Dark Waters
The courtroom film has been a very prolific subgenre, managing to show the intricacies of American justice, with a frequent penchant for flair. The likes of To Kill a Mockingbird (1962), The Verdict (1982), My Cousin Vinny (1992), and A Few Good Men (1992) focus on the triumph surrounding a court case, with the always dramatic closing statement. However, rarely do these films go into the elongated process of appeals and other legal truncations that powerful entities use, rarely does an actual case end with those closing statements. This more realistic and procedural side is shown in the condemning Dark Waters (2019).
Dark Waters is the newest Todd Haynes film, focusing on the true story of the Dupont chemical scandal. The film focuses on corporate lawyer Robert Bilot (Mark Ruffalo), who just made partner in his firm in Ohio in 1998, when he is approached by farmer Wilbur Tennant (Bill Camp) asking for help in suing Dupont Chemical for poisoning his livestock’s water supply. Bilot reluctantly helps Tennant, given that he is an old family friend, and unadvertantly begins to unspool the horrors of a conspiracy.
Haynes is not a director known for taking on a mainstream approach, therefore Dark Waters is unlike the informational films about scandalous cases that one normally receives. In many ways, Hayne’s narrative style is much similar to the European auteurs, who aren’t perturbed by silence and prefer their actors to contain their performances. As such, Dark Waters is some of the most restrained legal filmmaking I’ve ever seen. There are no big speeches at court and the years of legal processes are wrought out in all their frustrated splendor. There is no glamor to Bilot’s story, instead most of the key moments in the case come in the most anticlimactic settings, on a quiet office evening he receives a key phone call or he comes to a realization while absent-mindedly staring at an “I Spy” children’s book.
The film’s focus is much larger than that of the Dupont scandal; in the end there is a believable case made against the toxicity of corporatism and the laissez-faire capitalistic style as a whole. When reading such a statement, one expects the tonal obviousness of a Michael Moore documentary, but Haynes is much more calculated and careful than that.
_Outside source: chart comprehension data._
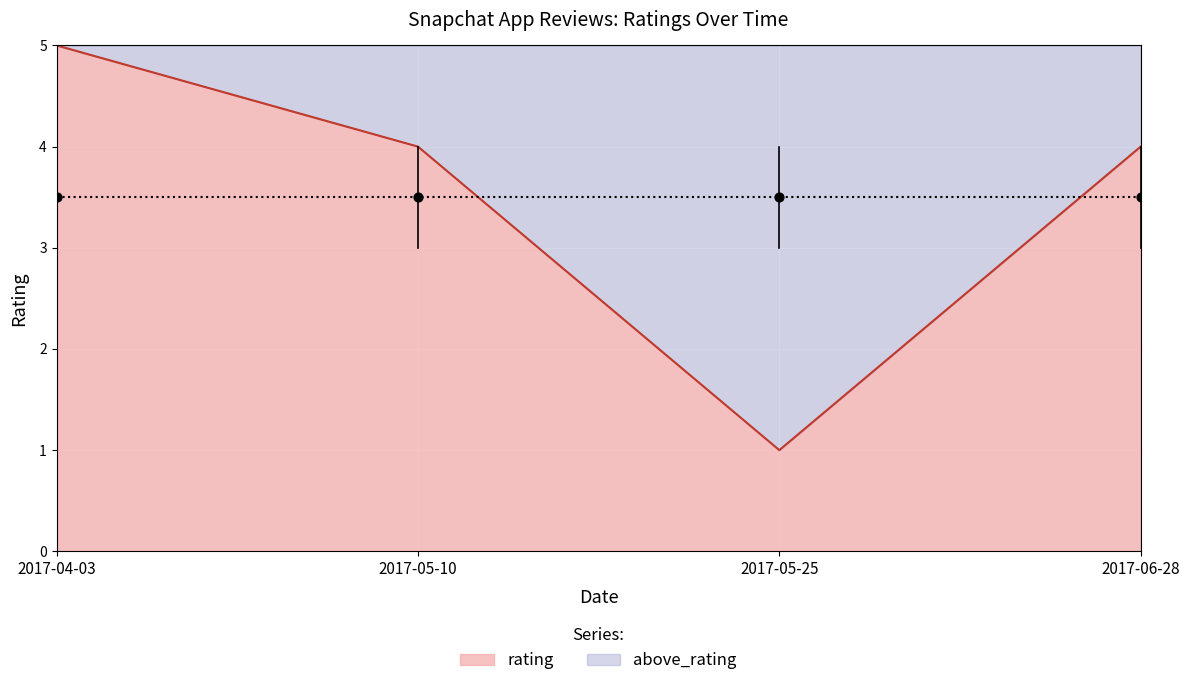

Which has a higher value, 2017-04-03 or 2017-05-25?

2017-04-03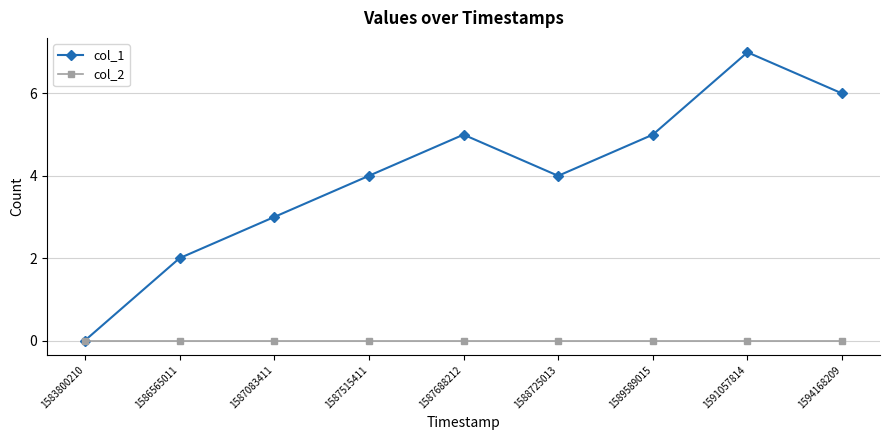

What is the difference between the second highest and minimum values in the col_1 series?

6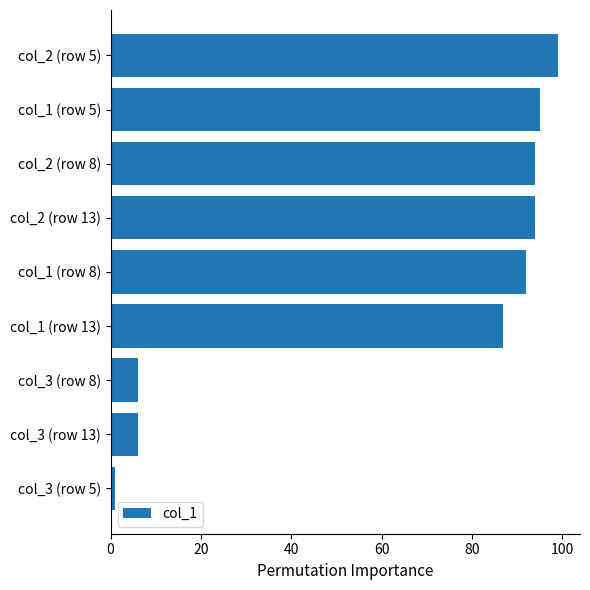

What is the change in value from col_2 (row 5) to col_1 (row 5)?

-4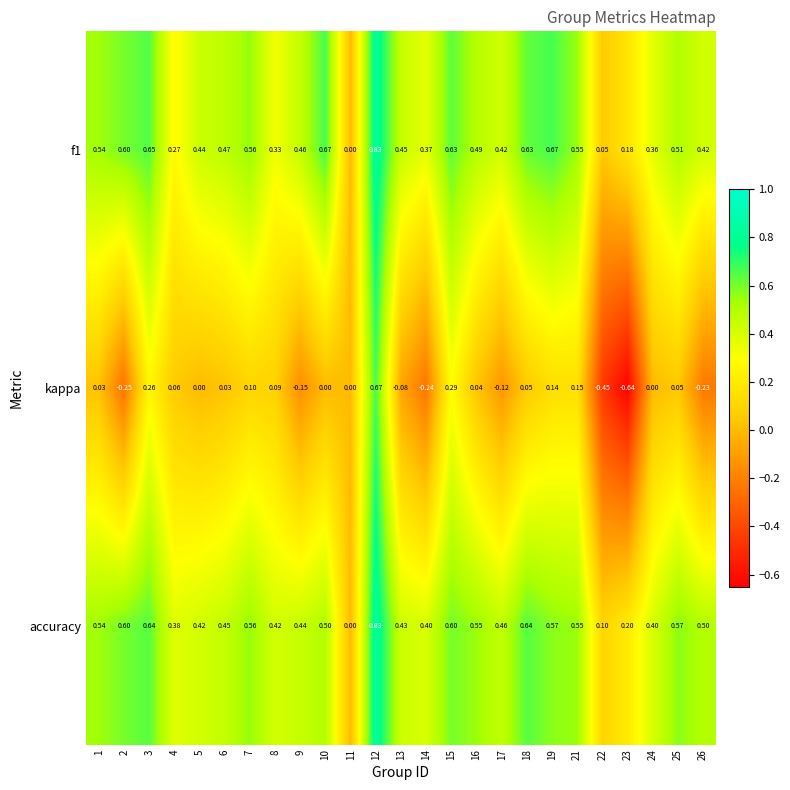

Is the value of kappa at 11 greater than the value of f1 at 19?

No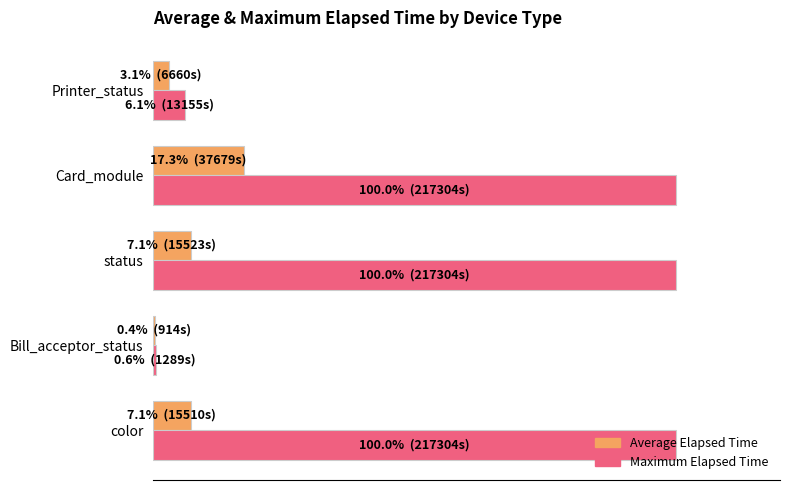

What are all the series names shown in the legend?

Average Elapsed Time, Maximum Elapsed Time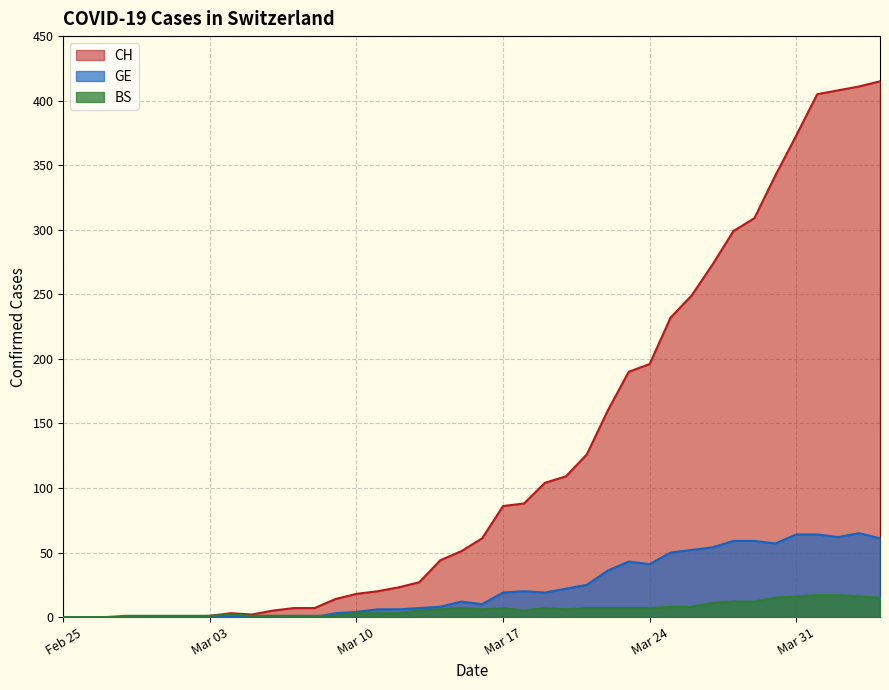

How many values in the BS series exceed 6?

18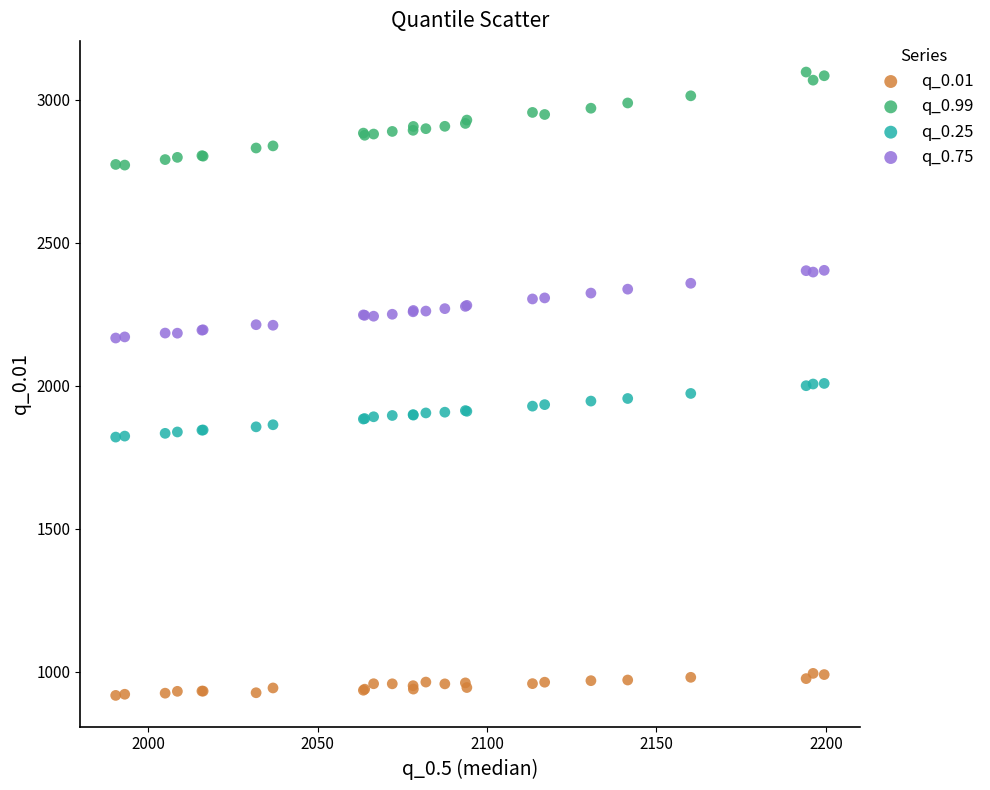

Which series contains the lowest Y value?

q_0.01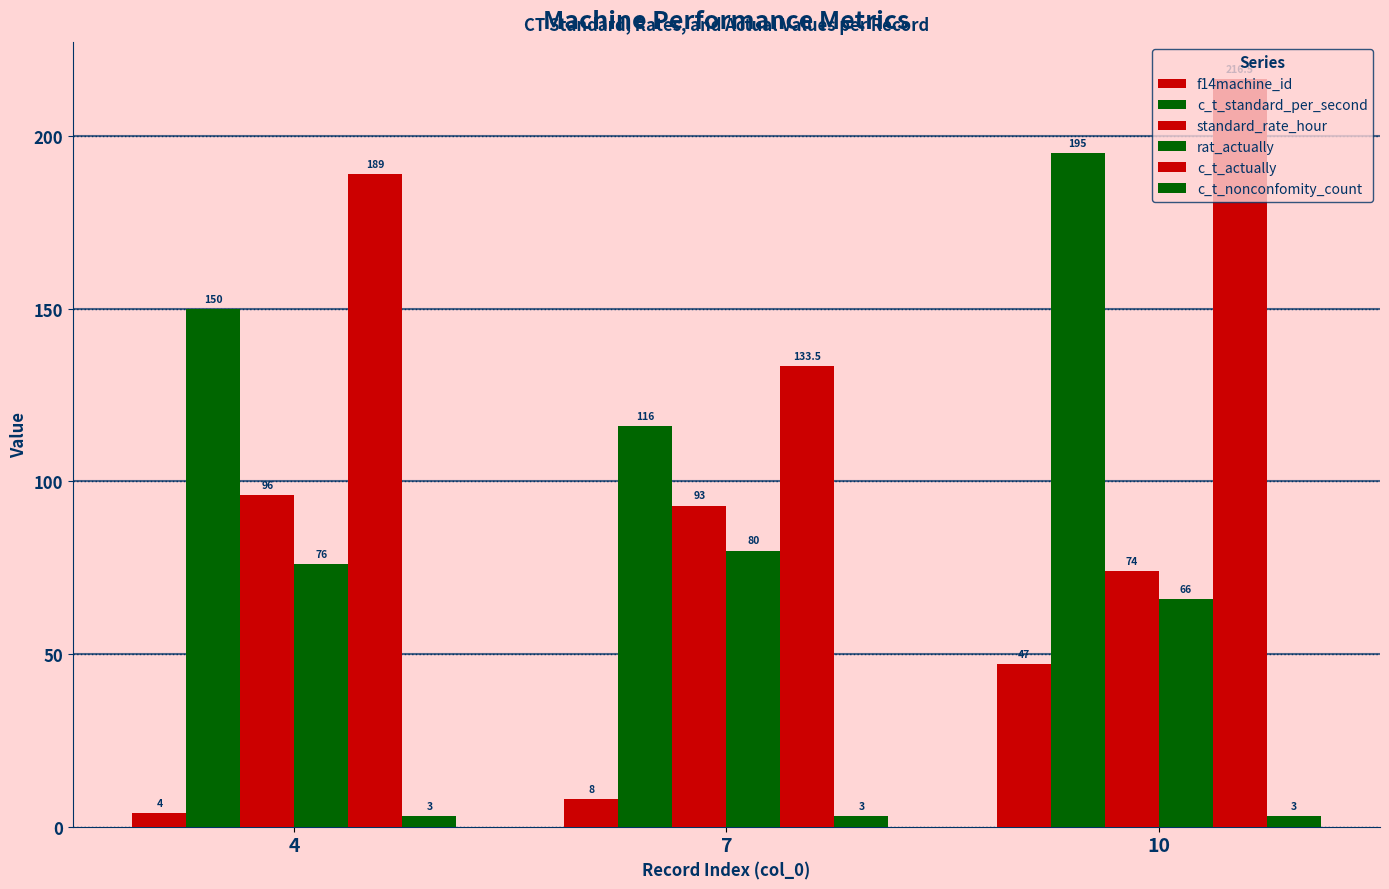

What value does the c_t_standard_per_second series have at 10?

195.0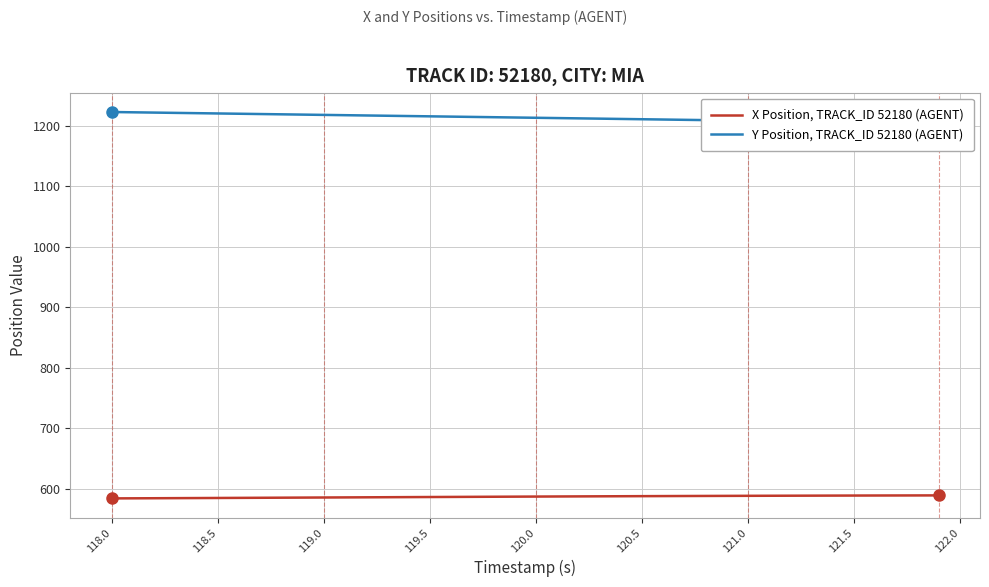

How many values in the Y Position, TRACK_ID 52180 (AGENT) series exceed 1214?

20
The viewer dives into this story slowly, wading into the legal and chemical intricacies with simplified explanations that slowly drip evidence of a corrupt system. The characters rarely explode in screams, leaving an incredible amount of pent up anger and disbelief in viewers themselves. Haynes also, very subtly, frames the logos of various corporations as they pop-up in the story; one always gets a clear view of the gas station Bilot stops by, the chips that he’s eating, and restaurant chain that he attends. It’s a scary way to allude to an all-encompassing presence that huge corporations have in Westerners’ lives.
Narratively the film is as delicately crafted as any Haynes film, with a spectacular yet understated cinematography, which cheekily lingers on characters or objects just a second too long, nudging the audience towards a subconscious dread. However, the film did seem to struggle to balance between Bilot’s personal life and the enormous case that he’s dealing with. There are sufficient small scenes to build up the characters, so that they don’t seem one-dimensional, but the domestic-life portion of the film never grasps the viewer’s intrigue. Anne Hathaway plays Bilot’s wife Sarah, but she seems to be only an intermittent presence that is only given some significant weight in the finale. However, by then her character hasn’t had the opportunity to intrigue audiences like the legal portion of the film has. A notable performance from Tim Robbins as Bilot’s managing partner allows for a certain humanization from lawyers (yes, they’re people too), which detracts from this seeming like a liberal propaganda piece. Meanwhile, Mark Ruffalo brings about what will probably be the most underappreciated performance of the year. Ruffalo inhabits his Bilot with a slow-building pent up rage that you expect to explode at any moment, but he is able to keep a stopper on it and have viewers bubbling in his stead. His character arc is marked by minute changes, showing the slow weariness and breakdown of a moral man; he goes about adjusting his slouch and even his silences.
In the end, Dark Waters is a complex look at the corruption and greed of Dupont Chemical, and by extension the greater corporate world. It is refreshingly restrained and meditative, thanks to Hayne’s directorial hand. Narratively the film seems to stumble in placing a significant female presence, whose importance seemed to be trumped by the immensity and urgency of the case. Either way Ruffalo is able to deliver a minutely crafted performance that is able to transfer the responsibility of a catharsis onto viewers; thereby prompting the action and attention that the film set out to achieve on audiences.